## TASK ITEM
Format the records below as one numbered list with a single line on each item and no blank lines. Leave the pictures out.

## MATERIALS PROVIDED
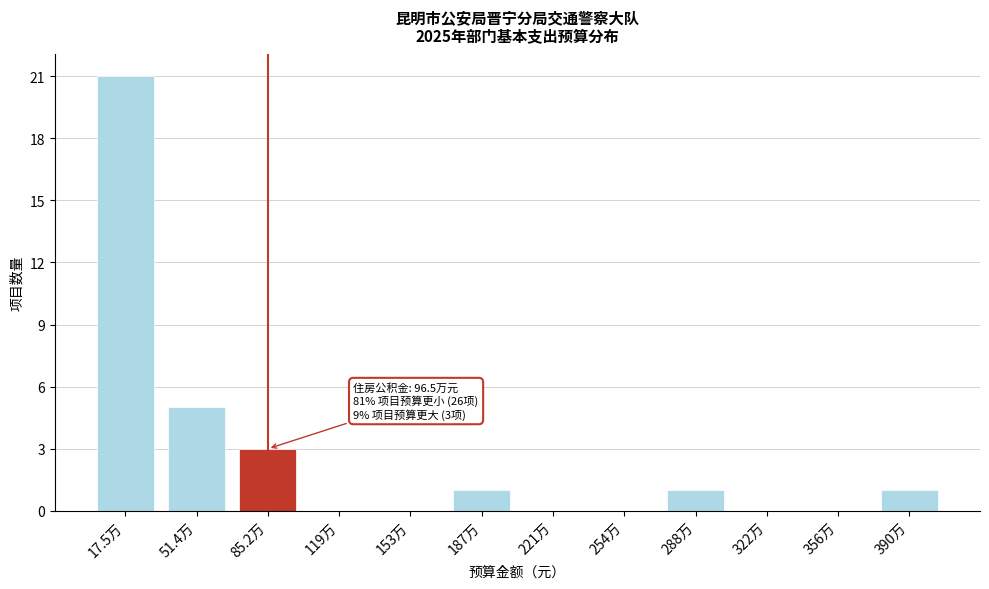

Reading left to right, extract all data points from this chart.

17.5万=21	51.4万=5	85.2万=3	119万=0	153万=0	187万=1	221万=0	254万=0	288万=1	322万=0	356万=0	390万=1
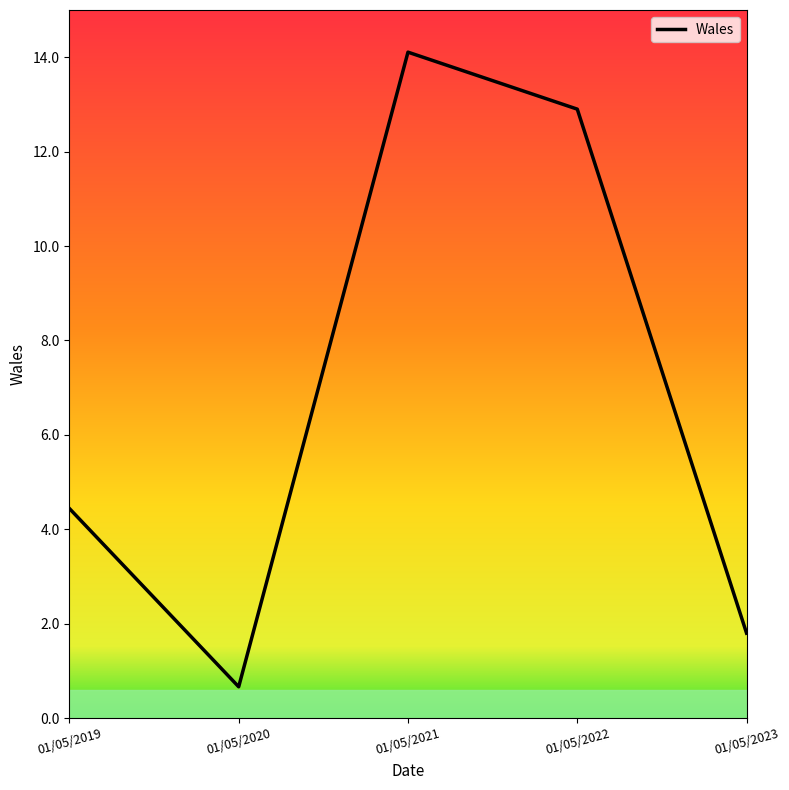

Is it true that the value at 01/05/2019 is 4.4?

True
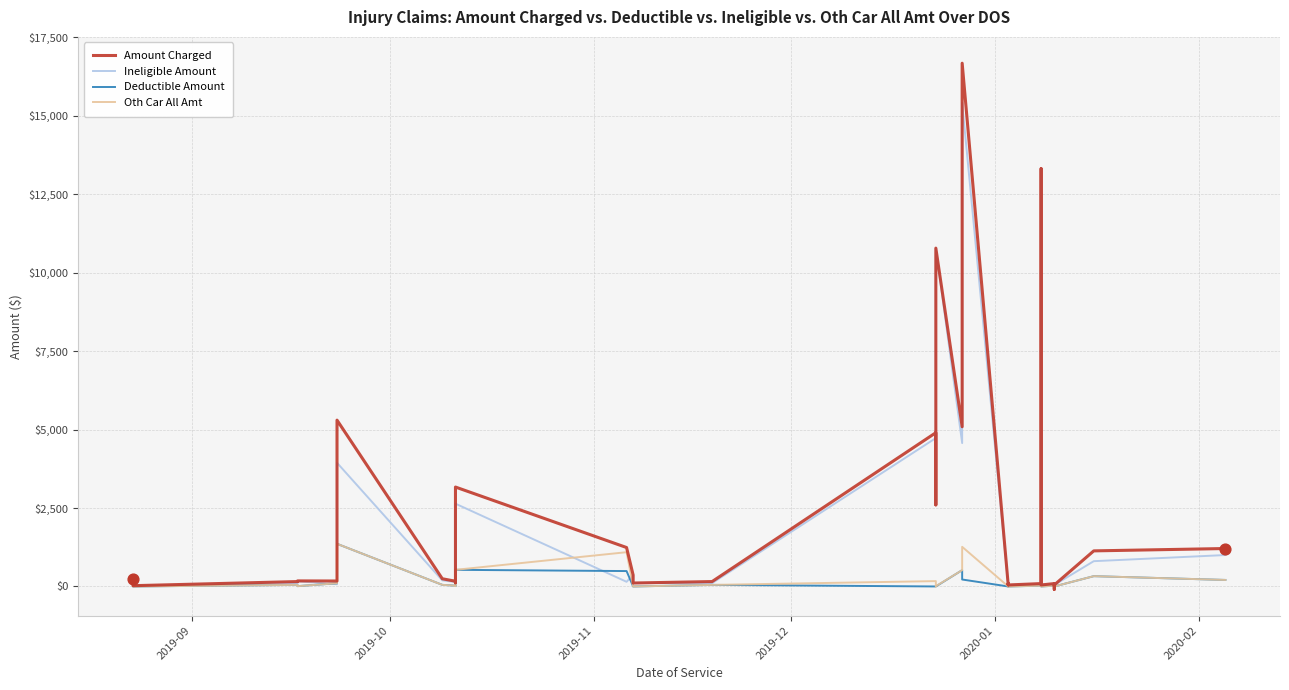

Which series has the largest Y range (max minus min)?

Amount Charged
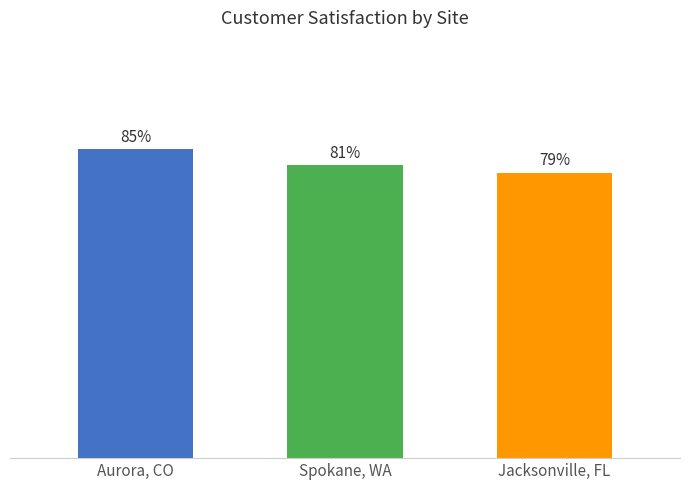

Does the chart contain any negative values?

No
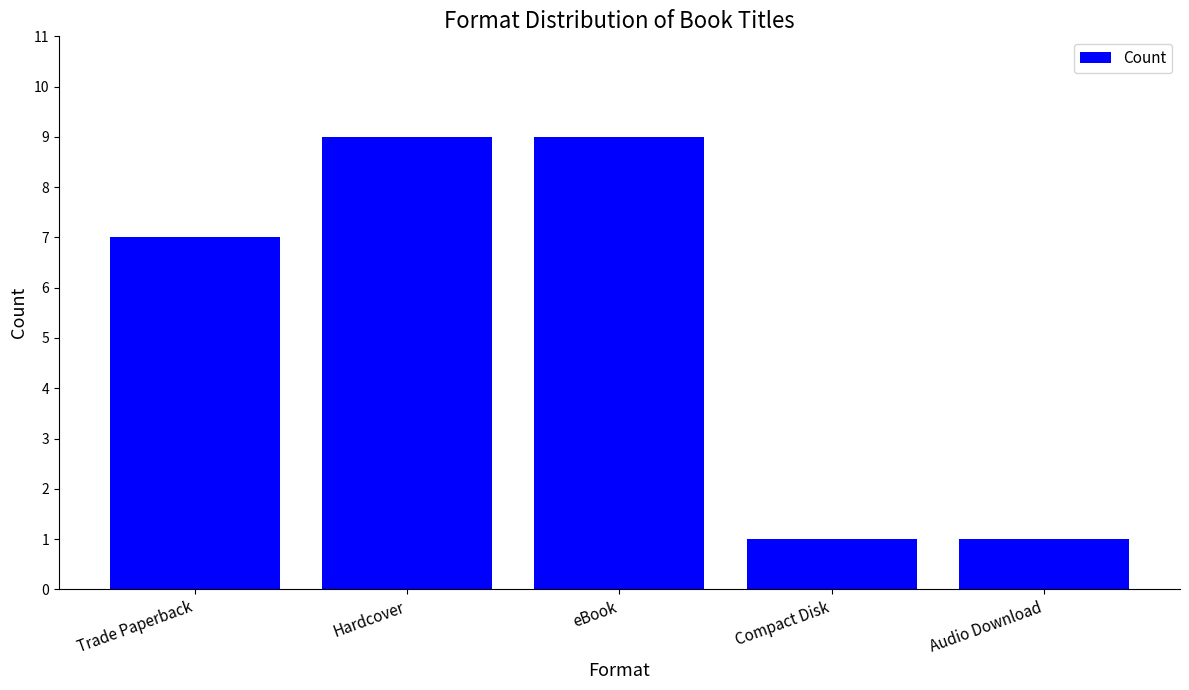

What is the smallest value displayed?

1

## EXERCISE SOLUTION
1. Reading left to right, extract all data points from this chart.
2. 17.5万=21	51.4万=5	85.2万=3	119万=0	153万=0	187万=1	221万=0	254万=0	288万=1	322万=0	356万=0	390万=1
3. Is it true that the value at 01/05/2019 is 4.4?
4. True
5. Which series has the largest Y range (max minus min)?
6. Amount Charged
7. Does the chart contain any negative values?
8. No
9. What is the smallest value displayed?
10. 1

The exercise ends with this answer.